If you’re stumped about what to tell patients who ask you if they should be adding supplemental vitamin D to their diet, you’re not alone.
Speaker after speaker at a public conference on vitamin D sponsored by the National Institutes of Health acknowledged that there is general disagreement among well-respected scientists and medical organizations not only about recommended intakes, but about whether supplementation of vitamin D (25-hydroxyvitamin D) has any impact on ailments ranging from depression and nonspecific pain to hypertension and fall prevention.
“Most people agree that at least in high-risk individuals with osteoporosis, vitamin D has an impact on bone and skeletal health, but maybe not in those who are asymptomatic and in healthy individuals as a preventive tool,” said Dr. Clifford J. Rosen, director of clinical and translational research and a senior scientist at Maine Medical Center Research Institute, Scarborough, Me. “There seems to be growing evidence that in high-risk individuals, or in those who repeatedly fall, vitamin D may have an impact, particularly in those with very-low levels of 25-D.”
Other relationships lack conclusive randomized control data, although there are strong observational data for vitamin D’s role in preventing type 2 diabetes. Dr. Rosen is one of the investigators in a National Institute of Diabetes and Digestive and Kidney Diseases–funded clinical trial known as D2D: a study of 4,000 IU of vitamin D vs. placebo in high-risk individuals with obesity and prediabetes. The primary outcome is time to onset of type 2 diabetes. “Currently, that [trial is] in its second year and is about 30% recruited,” said Dr. Rosen, who is also a member of the FDA Advisory Panel on Endocrinologic and Metabolic Drugs. “One of the biggest obstacles to recruitment has been the constant use of vitamin D by people being screened. [They say] ‘Why should I go into a clinical trial when I’m taking vitamin D, and my doctor tells me that it will prevent diabetes?’”
The potential benefit of vitamin D intake on reducing the risk for developing cardiovascular disease, cancer, and stroke is being investigated in the NIH-funded VITAL trial. Clinicians involved in this project have enrolled more than 28,000 men and women with no prior history of these illnesses, investigating the impact of taking vitamin D3 supplements (2,000 IU/day) or omega 3 fatty acids (1 G/day).
In the meantime, current vitamin D guidance and conclusions differ among leading medical organizations. For example, the American Geriatrics Society (AGS) recommends a daily dose of 4,000 IU for fall prevention in elderly individuals. This differs from the daily dose for adults recommended by the Endocrine Society (1,500-2,000 IU), Institute of Medicine (an average requirement of 400 IU and 600-800 IU meeting the greatest need), the United States Preventive Services Task Force (600-800 IU as a fall-prevention strategy), the Standing Committee of European Doctors (600-800 IU), and the National Osteoporosis Foundation (400-1,000 IU). “How do we reconcile vitamin D intake with vitamin D levels?” asked Dr. Rosen, who is also a professor of medicine at Tufts University. “This is one of the hallmarks of the questions or problems we have, or the lack of consistency of data. We know that intakes do not reflect serum 25-D levels to a great extent.”
In addition, the terminology for serum 25-D is not clear. “Is it a deficiency? Is it a disease? What does that mean?” he asked. “More importantly, we don’t really understand what vitamin D insufficiency is. Is it a disease? Not a disease? Is it inadequate intake?”

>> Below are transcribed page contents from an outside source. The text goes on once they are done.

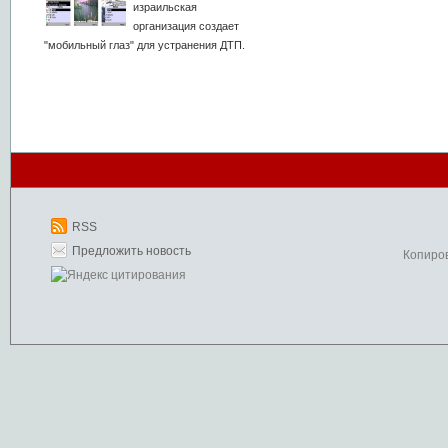
израильская
организация создает
"мобильный глаз" для устранения ДТП.
RSS
Предложить новость
Копиро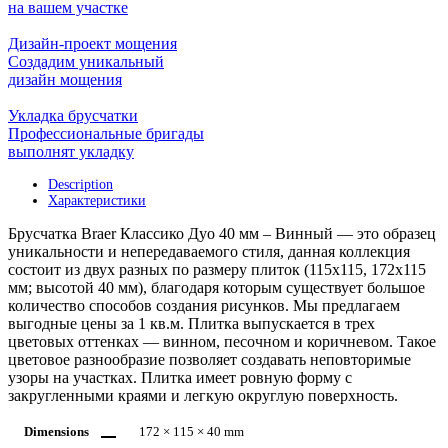
на вашем участке
Дизайн-проект мощения
Создадим уникальный
дизайн мощения
Укладка брусчатки
Профессиональные бригады
выполнят укладку
Description
Характеристики
Брусчатка Braer Классико Дуо 40 мм – Винный — это образец
уникальности и непередаваемого стиля, данная коллекция
состоит из двух разных по размеру плиток (115х115, 172х115
мм; высотой 40 мм), благодаря которым существует большое
количество способов создания рисунков. Мы предлагаем
выгодные цены за 1 кв.м. Плитка выпускается в трех
цветовых оттенках — винном, песочном и коричневом. Такое
цветовое разнообразие позволяет создавать неповторимые
узоры на участках. Плитка имеет ровную форму с
закругленными краями и легкую округлую поверхность.
Dimensions
172 × 115 × 40 mm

The definition of optimal 25-D is also a matter of debate, he continued. “What’s the upper level? What does pharmacological treatment mean with respect to long-term outcomes. What is the tolerable upper limit? What is the potentially toxic limit?”

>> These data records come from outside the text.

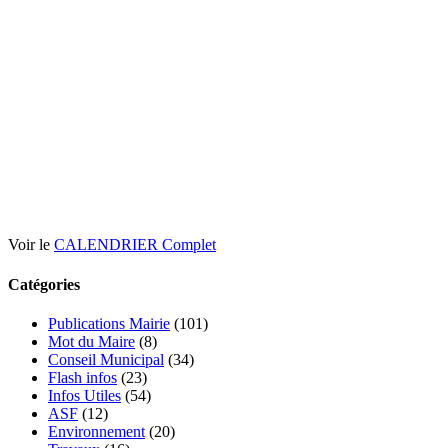
Voir le
CALENDRIER Complet
Catégories
Publications Mairie
(101)
Mot du Maire
(8)
Conseil Municipal
(34)
Flash infos
(23)
Infos Utiles
(54)
ASF
(12)
Environnement
(20)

A lack of consensus also exists regarding one’s risk of vitamin D deficiency. For example, the AGS puts this risk at less than 30 ng/mL, the Endocrine Society at less than 20 ng/mL, and the Institute of Medicine at less than 12 ng/mL. “We have a lot of inconsistency in the data,” Dr. Rosen concluded. “There’s not unanimity in recommendations, even among so-called experts.”
During the same session, Dr. Peter Millard presented findings from a national analysis of vitamin D level testing in adult patients conducted from January 2013 to September 2014. The sample, drawn from Athenahealth integrated electronic health records (EHRs), included more than 6,000 internists and family physicians and 2,000 nonphysician clinicians, translating into an estimated 900,000 patient encounters per month. During that time period 4%-5% of all adult patient encounters were associated with a vitamin D test ordered.